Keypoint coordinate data
━━━━━━━━━━

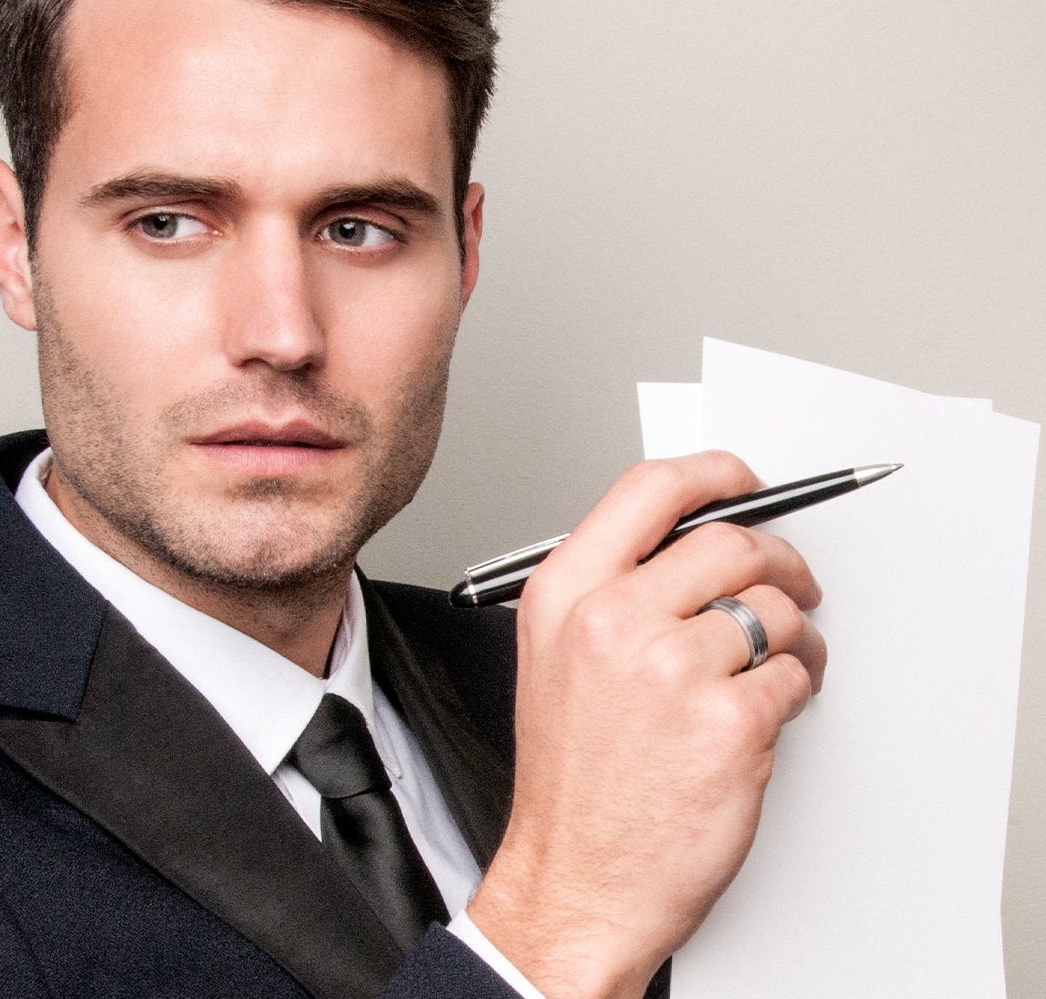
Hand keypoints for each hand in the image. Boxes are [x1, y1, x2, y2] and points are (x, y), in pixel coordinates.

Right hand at [467, 452, 825, 998]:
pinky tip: (774, 704)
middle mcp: (612, 620)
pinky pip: (793, 673)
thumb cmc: (570, 777)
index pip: (652, 489)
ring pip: (774, 608)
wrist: (576, 881)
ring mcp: (671, 672)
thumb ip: (615, 584)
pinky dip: (798, 685)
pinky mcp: (728, 726)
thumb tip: (696, 542)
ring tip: (786, 659)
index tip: (746, 483)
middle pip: (730, 541)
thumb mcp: (556, 653)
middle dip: (780, 557)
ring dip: (797, 631)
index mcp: (565, 592)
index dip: (714, 474)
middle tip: (793, 579)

━━━━━━━━━━

Exercise brief: Restate the data above word for word, omitting every picture.

Your solution:
Hand keypoints for each hand in the image. Boxes are [x1, y1, x2, y2] and points are (x, y), in pixel coordinates.

Right hand at [467, 452, 825, 998]:
pinky tip: (774, 704)
middle mcp: (612, 620)
pinky pip: (793, 673)
thumb cmc: (570, 777)
index pip: (652, 489)
ring pip: (774, 608)
wrist: (576, 881)
ring mcp: (671, 672)
thumb ip: (615, 584)
pinky dip: (798, 685)
pinky mcp: (728, 726)
thumb tip: (696, 542)
ring tip: (786, 659)
index tip: (746, 483)
middle pip: (730, 541)
thumb mcp: (556, 653)
middle dip: (780, 557)
ring dip: (797, 631)
index mcp: (565, 592)
index dip: (714, 474)
middle tip: (793, 579)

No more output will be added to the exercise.